▶ **WHAT TO WORK ON**
Please show every line in the entries below that includes the word "perfect".

▶ **DATA SUPPLIED**
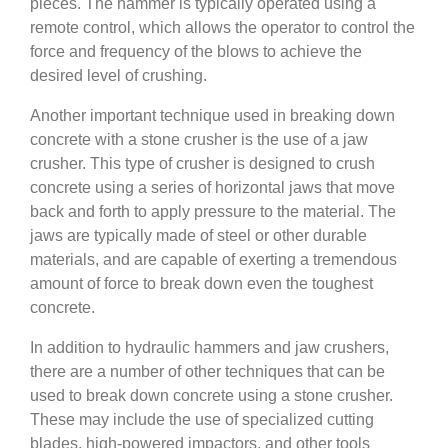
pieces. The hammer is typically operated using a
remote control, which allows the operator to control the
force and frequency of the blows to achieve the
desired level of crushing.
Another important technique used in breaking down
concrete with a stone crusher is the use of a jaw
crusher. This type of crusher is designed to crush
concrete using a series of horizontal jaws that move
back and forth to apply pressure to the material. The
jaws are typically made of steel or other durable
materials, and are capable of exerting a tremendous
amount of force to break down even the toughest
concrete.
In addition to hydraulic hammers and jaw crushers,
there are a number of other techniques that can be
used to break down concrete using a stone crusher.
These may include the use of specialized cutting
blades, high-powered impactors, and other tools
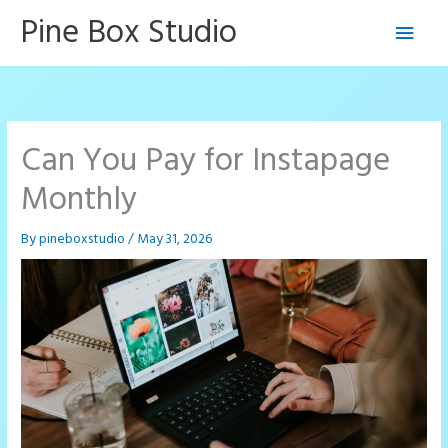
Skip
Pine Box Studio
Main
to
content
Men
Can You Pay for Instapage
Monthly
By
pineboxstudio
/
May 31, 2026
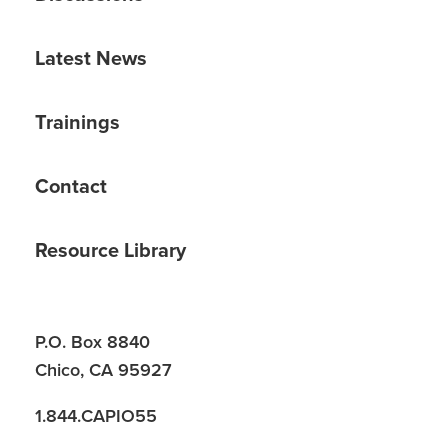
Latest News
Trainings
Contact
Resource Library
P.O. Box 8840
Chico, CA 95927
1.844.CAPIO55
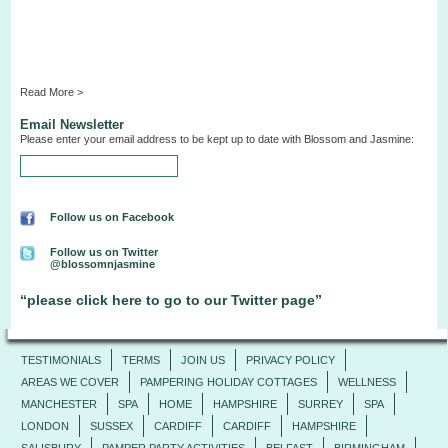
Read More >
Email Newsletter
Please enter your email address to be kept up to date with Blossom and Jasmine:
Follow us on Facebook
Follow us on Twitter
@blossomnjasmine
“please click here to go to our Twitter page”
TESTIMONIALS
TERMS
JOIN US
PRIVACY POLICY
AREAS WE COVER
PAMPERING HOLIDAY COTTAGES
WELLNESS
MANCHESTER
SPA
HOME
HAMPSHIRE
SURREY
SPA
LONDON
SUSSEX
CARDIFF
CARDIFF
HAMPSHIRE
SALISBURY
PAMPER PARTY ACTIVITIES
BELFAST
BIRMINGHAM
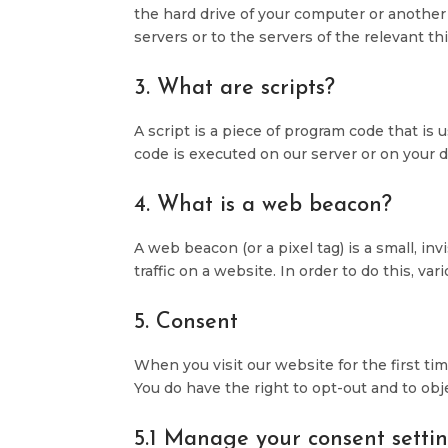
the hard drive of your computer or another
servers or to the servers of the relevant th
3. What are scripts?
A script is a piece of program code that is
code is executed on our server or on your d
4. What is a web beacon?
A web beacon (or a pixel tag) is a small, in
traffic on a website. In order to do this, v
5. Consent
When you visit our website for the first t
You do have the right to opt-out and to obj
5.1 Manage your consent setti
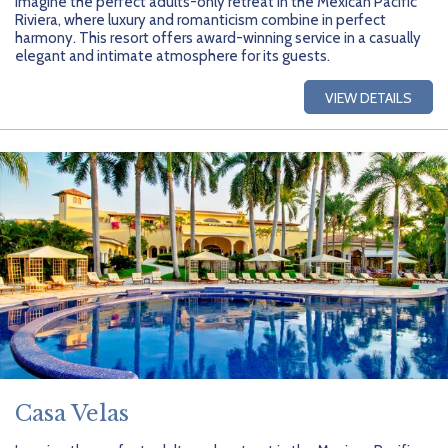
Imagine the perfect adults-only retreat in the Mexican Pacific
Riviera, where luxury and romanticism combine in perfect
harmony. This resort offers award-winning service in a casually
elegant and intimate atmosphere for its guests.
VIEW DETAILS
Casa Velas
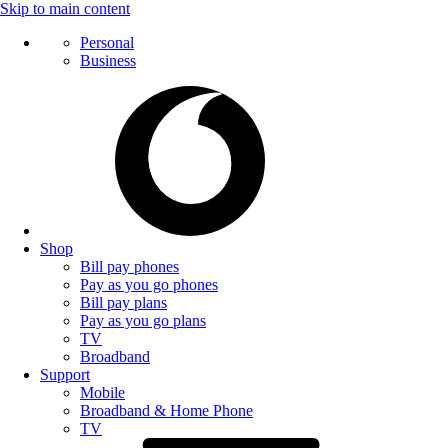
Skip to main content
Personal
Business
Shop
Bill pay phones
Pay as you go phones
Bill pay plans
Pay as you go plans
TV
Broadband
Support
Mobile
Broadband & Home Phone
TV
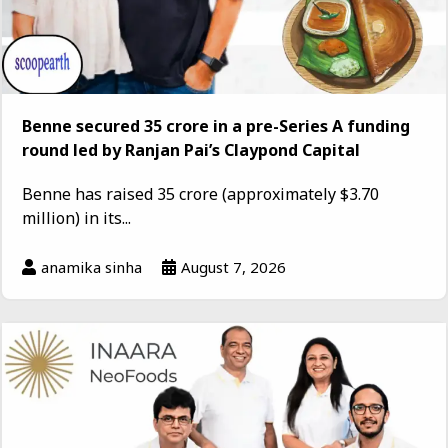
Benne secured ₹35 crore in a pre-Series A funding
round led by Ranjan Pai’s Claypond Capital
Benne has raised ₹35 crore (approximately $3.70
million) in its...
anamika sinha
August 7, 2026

...

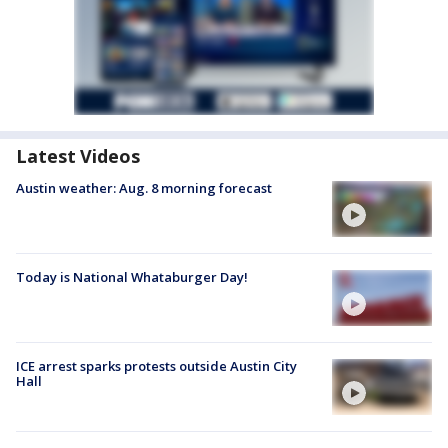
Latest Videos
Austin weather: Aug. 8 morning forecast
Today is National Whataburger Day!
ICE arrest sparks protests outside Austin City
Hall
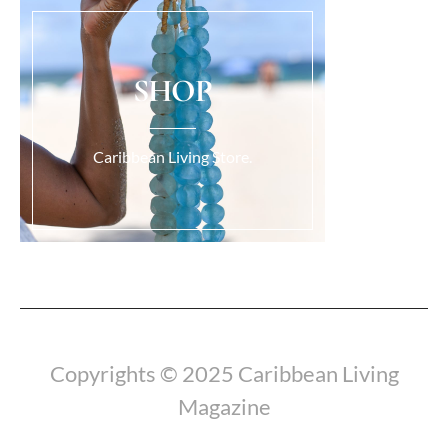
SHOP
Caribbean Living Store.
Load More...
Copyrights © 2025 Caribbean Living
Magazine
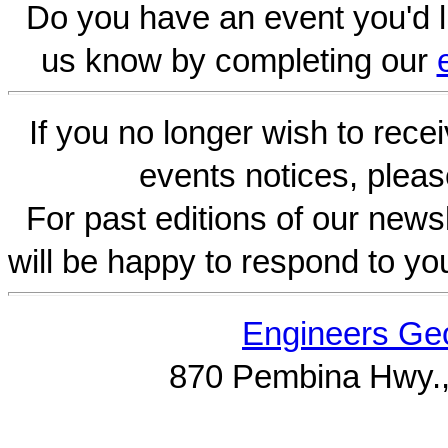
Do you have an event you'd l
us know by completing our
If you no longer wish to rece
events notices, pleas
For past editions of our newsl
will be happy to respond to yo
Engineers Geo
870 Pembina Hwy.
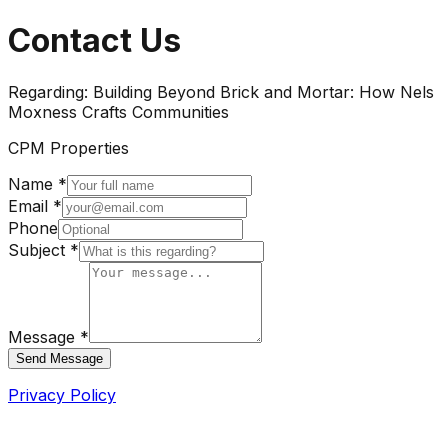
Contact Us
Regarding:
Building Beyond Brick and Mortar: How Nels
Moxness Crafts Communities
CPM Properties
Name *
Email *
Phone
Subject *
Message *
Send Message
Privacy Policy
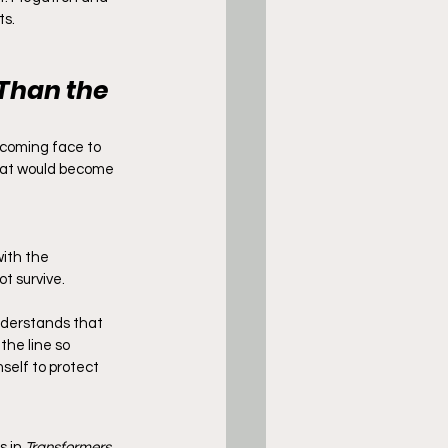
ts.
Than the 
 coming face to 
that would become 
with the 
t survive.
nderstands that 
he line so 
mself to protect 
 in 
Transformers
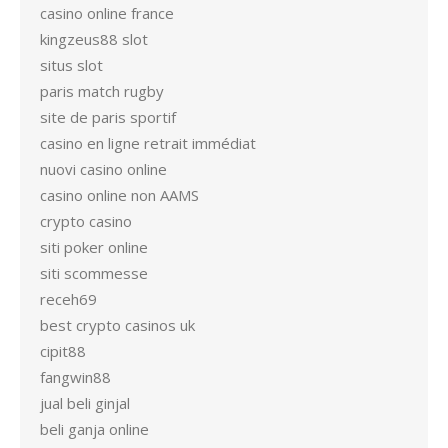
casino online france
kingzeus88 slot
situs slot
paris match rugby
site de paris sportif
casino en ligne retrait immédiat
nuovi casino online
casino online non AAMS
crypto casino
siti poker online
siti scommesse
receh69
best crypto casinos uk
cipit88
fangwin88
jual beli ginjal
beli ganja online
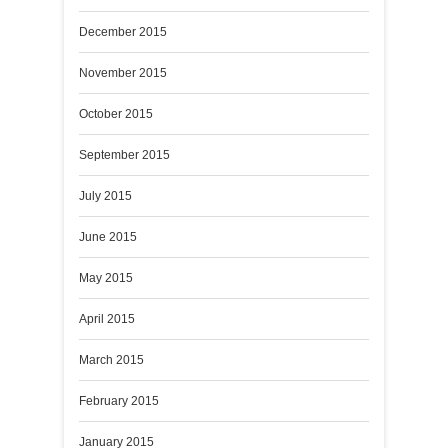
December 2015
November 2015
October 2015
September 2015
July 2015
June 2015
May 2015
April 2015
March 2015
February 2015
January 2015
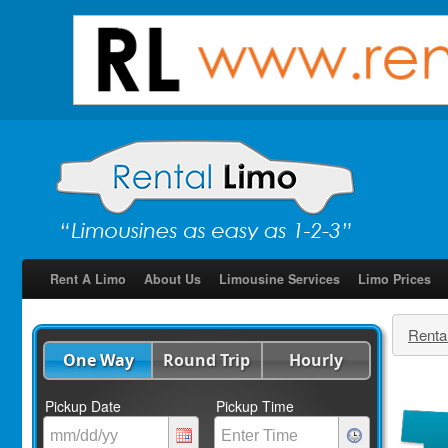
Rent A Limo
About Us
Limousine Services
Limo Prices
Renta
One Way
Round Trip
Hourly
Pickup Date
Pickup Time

▶ **OUTPUT BELOW**
Imagine the perfect adults-only retreat in the Mexican Pacific
Riviera, where luxury and romanticism combine in perfect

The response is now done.